▸ **Task brief**
Put the lines between the one holding "在需要使用负载均衡的server中增加" and the one holding "vi /etc/keepalived/keepalived.conf", inclusive, into a numbered list, leaving out any blank lines.
[Data extracts Boundary: Start]
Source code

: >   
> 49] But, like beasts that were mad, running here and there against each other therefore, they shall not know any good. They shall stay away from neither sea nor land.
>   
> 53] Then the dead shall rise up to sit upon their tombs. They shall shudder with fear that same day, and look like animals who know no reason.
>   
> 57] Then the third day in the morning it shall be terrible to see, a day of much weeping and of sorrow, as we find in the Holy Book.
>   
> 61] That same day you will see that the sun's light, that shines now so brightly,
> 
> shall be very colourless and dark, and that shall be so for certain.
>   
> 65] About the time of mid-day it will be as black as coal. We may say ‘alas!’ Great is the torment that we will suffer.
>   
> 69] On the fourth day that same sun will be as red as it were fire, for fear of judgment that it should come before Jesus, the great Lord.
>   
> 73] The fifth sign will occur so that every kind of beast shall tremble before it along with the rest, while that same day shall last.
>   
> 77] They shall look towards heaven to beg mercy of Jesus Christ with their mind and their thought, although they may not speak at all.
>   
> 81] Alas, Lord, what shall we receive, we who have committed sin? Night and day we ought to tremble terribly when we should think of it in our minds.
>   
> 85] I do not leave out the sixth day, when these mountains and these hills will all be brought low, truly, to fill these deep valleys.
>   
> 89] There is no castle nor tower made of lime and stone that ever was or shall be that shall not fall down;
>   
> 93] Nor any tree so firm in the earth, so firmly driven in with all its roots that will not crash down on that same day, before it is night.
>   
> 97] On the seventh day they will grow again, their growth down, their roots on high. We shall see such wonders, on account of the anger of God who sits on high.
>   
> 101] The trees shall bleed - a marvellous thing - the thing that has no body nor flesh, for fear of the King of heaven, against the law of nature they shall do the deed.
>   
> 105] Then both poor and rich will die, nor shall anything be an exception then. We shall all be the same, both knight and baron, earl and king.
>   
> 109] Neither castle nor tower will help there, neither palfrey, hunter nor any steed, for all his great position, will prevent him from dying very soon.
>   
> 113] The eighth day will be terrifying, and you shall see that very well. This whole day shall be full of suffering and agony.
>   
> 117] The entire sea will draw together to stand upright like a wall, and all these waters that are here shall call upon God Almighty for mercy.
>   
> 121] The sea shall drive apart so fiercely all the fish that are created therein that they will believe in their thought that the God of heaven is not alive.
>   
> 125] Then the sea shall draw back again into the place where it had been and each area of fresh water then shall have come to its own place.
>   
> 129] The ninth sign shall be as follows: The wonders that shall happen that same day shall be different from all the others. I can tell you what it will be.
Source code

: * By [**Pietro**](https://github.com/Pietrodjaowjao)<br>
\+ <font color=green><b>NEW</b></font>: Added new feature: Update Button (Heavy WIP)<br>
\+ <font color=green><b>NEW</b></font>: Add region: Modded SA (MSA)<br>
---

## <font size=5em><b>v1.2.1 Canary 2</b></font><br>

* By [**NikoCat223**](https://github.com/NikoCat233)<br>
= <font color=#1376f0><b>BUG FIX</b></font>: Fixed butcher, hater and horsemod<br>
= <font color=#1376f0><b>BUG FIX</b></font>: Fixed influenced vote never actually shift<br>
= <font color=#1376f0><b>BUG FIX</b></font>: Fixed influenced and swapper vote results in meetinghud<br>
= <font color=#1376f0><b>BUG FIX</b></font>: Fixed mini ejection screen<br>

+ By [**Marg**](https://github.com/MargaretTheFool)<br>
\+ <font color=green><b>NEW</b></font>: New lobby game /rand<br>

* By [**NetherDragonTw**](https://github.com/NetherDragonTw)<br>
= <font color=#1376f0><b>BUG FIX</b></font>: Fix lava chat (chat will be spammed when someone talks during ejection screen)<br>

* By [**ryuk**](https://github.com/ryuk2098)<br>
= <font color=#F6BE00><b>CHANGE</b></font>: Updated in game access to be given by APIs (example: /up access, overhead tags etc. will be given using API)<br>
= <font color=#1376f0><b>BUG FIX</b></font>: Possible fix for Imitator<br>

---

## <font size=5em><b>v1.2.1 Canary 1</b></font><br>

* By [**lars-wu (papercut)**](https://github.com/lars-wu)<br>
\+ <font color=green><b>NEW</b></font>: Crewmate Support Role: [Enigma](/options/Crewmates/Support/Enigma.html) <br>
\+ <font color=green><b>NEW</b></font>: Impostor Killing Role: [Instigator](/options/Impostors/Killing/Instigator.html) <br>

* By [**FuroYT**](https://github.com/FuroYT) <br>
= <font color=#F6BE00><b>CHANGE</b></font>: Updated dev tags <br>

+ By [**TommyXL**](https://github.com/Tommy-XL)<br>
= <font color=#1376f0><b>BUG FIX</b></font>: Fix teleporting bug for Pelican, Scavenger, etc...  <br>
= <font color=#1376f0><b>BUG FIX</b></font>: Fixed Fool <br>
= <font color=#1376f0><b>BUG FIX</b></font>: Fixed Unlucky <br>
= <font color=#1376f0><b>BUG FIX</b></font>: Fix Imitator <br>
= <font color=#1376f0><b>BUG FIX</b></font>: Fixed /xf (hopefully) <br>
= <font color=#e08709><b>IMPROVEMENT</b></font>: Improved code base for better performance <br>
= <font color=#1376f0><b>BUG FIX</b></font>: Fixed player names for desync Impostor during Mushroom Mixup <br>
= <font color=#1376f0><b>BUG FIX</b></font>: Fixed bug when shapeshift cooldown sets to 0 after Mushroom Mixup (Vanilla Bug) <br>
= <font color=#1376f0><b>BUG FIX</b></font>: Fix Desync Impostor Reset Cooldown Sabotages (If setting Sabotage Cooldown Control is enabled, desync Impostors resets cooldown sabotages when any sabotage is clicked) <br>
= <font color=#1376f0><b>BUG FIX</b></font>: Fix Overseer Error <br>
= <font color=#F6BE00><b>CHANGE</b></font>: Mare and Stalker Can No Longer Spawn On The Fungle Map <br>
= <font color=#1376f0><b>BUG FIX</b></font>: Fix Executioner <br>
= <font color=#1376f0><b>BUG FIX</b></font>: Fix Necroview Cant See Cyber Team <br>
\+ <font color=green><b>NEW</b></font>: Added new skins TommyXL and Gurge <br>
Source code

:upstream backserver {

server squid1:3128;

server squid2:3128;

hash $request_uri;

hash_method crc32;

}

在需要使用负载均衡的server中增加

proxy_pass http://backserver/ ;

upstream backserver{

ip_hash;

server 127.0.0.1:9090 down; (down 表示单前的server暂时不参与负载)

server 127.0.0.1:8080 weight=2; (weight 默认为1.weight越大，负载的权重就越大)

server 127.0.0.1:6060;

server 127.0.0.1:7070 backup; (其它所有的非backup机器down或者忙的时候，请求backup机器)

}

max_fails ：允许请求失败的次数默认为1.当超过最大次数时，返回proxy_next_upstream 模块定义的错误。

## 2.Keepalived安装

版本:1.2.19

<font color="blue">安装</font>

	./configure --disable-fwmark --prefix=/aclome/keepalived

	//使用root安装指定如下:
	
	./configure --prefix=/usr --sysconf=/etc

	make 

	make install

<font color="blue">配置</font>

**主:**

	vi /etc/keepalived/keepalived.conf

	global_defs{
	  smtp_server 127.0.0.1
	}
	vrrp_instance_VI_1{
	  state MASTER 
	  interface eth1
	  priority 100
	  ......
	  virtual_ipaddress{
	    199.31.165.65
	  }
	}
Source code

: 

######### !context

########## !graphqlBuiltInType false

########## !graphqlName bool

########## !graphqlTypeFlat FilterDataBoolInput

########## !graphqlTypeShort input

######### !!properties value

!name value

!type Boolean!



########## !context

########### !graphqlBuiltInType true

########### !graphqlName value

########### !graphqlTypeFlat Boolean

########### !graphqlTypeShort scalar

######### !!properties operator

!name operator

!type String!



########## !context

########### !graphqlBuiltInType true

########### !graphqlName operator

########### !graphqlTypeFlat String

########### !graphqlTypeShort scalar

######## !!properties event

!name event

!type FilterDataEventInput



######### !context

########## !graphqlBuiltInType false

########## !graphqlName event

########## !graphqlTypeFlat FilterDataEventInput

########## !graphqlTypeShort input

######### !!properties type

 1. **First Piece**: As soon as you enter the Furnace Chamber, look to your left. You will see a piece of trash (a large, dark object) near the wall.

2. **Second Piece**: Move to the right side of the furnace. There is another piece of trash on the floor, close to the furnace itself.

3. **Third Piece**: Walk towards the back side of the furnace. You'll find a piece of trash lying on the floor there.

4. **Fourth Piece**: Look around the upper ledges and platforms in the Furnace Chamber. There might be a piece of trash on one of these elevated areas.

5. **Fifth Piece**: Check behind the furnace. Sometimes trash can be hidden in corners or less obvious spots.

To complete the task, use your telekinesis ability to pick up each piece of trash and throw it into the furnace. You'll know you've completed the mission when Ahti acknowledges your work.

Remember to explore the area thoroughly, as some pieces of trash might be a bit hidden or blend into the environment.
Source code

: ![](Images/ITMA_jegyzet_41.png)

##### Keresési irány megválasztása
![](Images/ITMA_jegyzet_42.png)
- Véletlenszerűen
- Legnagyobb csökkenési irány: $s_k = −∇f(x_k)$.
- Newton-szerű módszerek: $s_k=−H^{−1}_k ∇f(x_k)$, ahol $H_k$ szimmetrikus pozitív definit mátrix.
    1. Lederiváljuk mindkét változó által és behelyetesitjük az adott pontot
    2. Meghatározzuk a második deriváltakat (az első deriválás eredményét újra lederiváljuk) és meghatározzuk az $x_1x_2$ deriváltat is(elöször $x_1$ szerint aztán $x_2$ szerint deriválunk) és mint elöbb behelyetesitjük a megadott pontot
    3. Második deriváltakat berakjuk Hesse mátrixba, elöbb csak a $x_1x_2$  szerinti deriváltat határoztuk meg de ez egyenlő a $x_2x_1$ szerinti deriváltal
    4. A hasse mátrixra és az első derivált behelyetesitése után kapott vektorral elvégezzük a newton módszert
[Data extracts Boundary: End]
▸ **Solution to this task**
1. 在需要使用负载均衡的server中增加
2. proxy_pass http://backserver/ ;
3. upstream backserver{
4. ip_hash;
5. server 127.0.0.1:9090 down; (down 表示单前的server暂时不参与负载)
6. server 127.0.0.1:8080 weight=2; (weight 默认为1.weight越大，负载的权重就越大)
7. server 127.0.0.1:6060;
8. server 127.0.0.1:7070 backup; (其它所有的非backup机器down或者忙的时候，请求backup机器)
9. }
10. max_fails ：允许请求失败的次数默认为1.当超过最大次数时，返回proxy_next_upstream 模块定义的错误。
11. ## 2.Keepalived安装
12. 版本:1.2.19
13. <font color="blue">安装</font>
14. 	./configure --disable-fwmark --prefix=/aclome/keepalived
15. 	//使用root安装指定如下:
16. 	./configure --prefix=/usr --sysconf=/etc
17. 	make 
18. 	make install
19. <font color="blue">配置</font>
20. **主:**
21. 	vi /etc/keepalived/keepalived.conf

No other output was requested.